GMP-compatible production can be considered when the synthesis, purification, folding, and characterization strategy is sufficiently robust and reproducible.
This approach can be relevant for complex modified VHH candidates, early clinical batches, or formats requiring a high level of molecular control, either as a complement or an alternative to conventional bioproduction.
Chemical synthesis of VHHs opens a complementary pathway to conventional bioproduction for the development of next-generation therapeutic proteins. It enables the production of homogeneous, modified, and functionalized VHHs with a high level of molecular control.
The arrival of the first medicines based on VHHs or single-domain antibodies, together with the increasing number of preclinical and clinical projects, confirms the growing interest in these formats for next-generation therapies.
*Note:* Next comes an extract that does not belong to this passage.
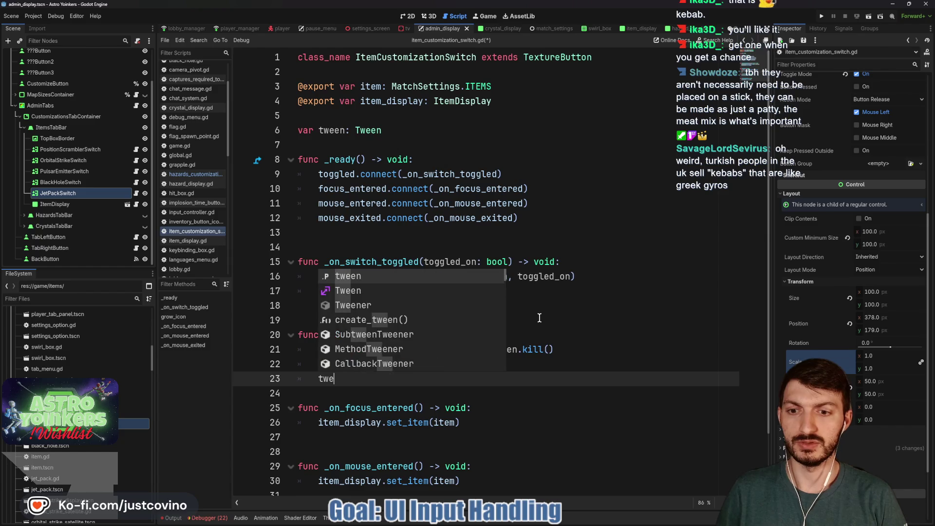
{"action": "type", "text": "en.tween_pro"}
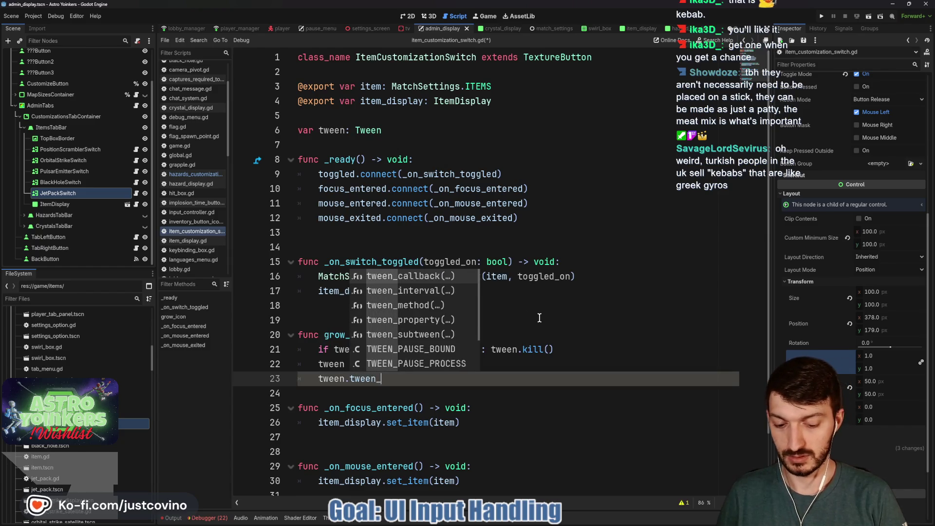
{"action": "key", "text": "Return"}
{"action": "type", "text": "self, \"scale"}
For applications requiring non-natural amino acids, optimized stability, precise conjugation, radiolabeling, multivalence, or rapid transition to GMP, chemical synthesis represents a strategic advantage.
By combining rational design, automated synthesis, chemical assembly, controlled folding, and analytical characterization, this approach supports the development of next-generation therapeutic VHHs, from initial concept to GMP-compatible production.